Please convert the records below into a Markdown table with the columns Row and Line, giving each line a number under Row and the line itself under Line. Leave out any blank lines.

** Start of Record extracts **

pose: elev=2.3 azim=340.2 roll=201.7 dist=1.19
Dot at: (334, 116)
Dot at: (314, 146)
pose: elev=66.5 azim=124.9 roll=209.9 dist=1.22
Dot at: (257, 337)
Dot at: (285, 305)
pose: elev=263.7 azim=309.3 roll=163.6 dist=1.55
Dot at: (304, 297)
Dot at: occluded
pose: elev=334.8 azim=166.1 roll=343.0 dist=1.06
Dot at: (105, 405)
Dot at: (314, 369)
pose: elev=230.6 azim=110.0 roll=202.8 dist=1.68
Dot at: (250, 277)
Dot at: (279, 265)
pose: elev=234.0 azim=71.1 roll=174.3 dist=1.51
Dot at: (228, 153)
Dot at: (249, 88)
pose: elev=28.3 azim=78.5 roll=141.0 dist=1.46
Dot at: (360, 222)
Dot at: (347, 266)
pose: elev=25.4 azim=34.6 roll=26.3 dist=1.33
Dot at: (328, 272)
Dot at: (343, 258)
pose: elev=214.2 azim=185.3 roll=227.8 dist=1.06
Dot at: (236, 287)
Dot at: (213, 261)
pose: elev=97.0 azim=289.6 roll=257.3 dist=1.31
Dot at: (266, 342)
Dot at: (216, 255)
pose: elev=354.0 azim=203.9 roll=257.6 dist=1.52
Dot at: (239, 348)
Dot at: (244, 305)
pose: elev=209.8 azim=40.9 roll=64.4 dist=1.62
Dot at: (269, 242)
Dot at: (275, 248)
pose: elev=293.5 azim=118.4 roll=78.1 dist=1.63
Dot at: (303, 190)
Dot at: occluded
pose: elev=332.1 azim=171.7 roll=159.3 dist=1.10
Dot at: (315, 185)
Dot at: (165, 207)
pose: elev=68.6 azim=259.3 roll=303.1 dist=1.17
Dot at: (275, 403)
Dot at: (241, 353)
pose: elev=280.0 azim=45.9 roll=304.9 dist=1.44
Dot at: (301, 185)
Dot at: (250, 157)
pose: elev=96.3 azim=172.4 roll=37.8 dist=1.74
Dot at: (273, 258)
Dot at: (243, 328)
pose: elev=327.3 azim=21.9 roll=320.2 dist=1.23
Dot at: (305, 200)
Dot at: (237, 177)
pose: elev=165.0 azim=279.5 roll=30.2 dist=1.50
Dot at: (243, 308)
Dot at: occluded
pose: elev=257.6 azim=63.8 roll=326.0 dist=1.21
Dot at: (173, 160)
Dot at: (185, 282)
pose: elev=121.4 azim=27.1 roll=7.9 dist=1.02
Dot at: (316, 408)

** End of Record extracts **

Expected answer
| Row | Line |
|---|---|
| 1 | pose: elev=2.3 azim=340.2 roll=201.7 dist=1.19 |
| 2 | Dot at: (334, 116) |
| 3 | Dot at: (314, 146) |
| 4 | pose: elev=66.5 azim=124.9 roll=209.9 dist=1.22 |
| 5 | Dot at: (257, 337) |
| 6 | Dot at: (285, 305) |
| 7 | pose: elev=263.7 azim=309.3 roll=163.6 dist=1.55 |
| 8 | Dot at: (304, 297) |
| 9 | Dot at: occluded |
| 10 | pose: elev=334.8 azim=166.1 roll=343.0 dist=1.06 |
| 11 | Dot at: (105, 405) |
| 12 | Dot at: (314, 369) |
| 13 | pose: elev=230.6 azim=110.0 roll=202.8 dist=1.68 |
| 14 | Dot at: (250, 277) |
| 15 | Dot at: (279, 265) |
| 16 | pose: elev=234.0 azim=71.1 roll=174.3 dist=1.51 |
| 17 | Dot at: (228, 153) |
| 18 | Dot at: (249, 88) |
| 19 | pose: elev=28.3 azim=78.5 roll=141.0 dist=1.46 |
| 20 | Dot at: (360, 222) |
| 21 | Dot at: (347, 266) |
| 22 | pose: elev=25.4 azim=34.6 roll=26.3 dist=1.33 |
| 23 | Dot at: (328, 272) |
| 24 | Dot at: (343, 258) |
| 25 | pose: elev=214.2 azim=185.3 roll=227.8 dist=1.06 |
| 26 | Dot at: (236, 287) |
| 27 | Dot at: (213, 261) |
| 28 | pose: elev=97.0 azim=289.6 roll=257.3 dist=1.31 |
| 29 | Dot at: (266, 342) |
| 30 | Dot at: (216, 255) |
| 31 | pose: elev=354.0 azim=203.9 roll=257.6 dist=1.52 |
| 32 | Dot at: (239, 348) |
| 33 | Dot at: (244, 305) |
| 34 | pose: elev=209.8 azim=40.9 roll=64.4 dist=1.62 |
| 35 | Dot at: (269, 242) |
| 36 | Dot at: (275, 248) |
| 37 | pose: elev=293.5 azim=118.4 roll=78.1 dist=1.63 |
| 38 | Dot at: (303, 190) |
| 39 | Dot at: occluded |
| 40 | pose: elev=332.1 azim=171.7 roll=159.3 dist=1.10 |
| 41 | Dot at: (315, 185) |
| 42 | Dot at: (165, 207) |
| 43 | pose: elev=68.6 azim=259.3 roll=303.1 dist=1.17 |
| 44 | Dot at: (275, 403) |
| 45 | Dot at: (241, 353) |
| 46 | pose: elev=280.0 azim=45.9 roll=304.9 dist=1.44 |
| 47 | Dot at: (301, 185) |
| 48 | Dot at: (250, 157) |
| 49 | pose: elev=96.3 azim=172.4 roll=37.8 dist=1.74 |
| 50 | Dot at: (273, 258) |
| 51 | Dot at: (243, 328) |
| 52 | pose: elev=327.3 azim=21.9 roll=320.2 dist=1.23 |
| 53 | Dot at: (305, 200) |
| 54 | Dot at: (237, 177) |
| 55 | pose: elev=165.0 azim=279.5 roll=30.2 dist=1.50 |
| 56 | Dot at: (243, 308) |
| 57 | Dot at: occluded |
| 58 | pose: elev=257.6 azim=63.8 roll=326.0 dist=1.21 |
| 59 | Dot at: (173, 160) |
| 60 | Dot at: (185, 282) |
| 61 | pose: elev=121.4 azim=27.1 roll=7.9 dist=1.02 |
| 62 | Dot at: (316, 408) |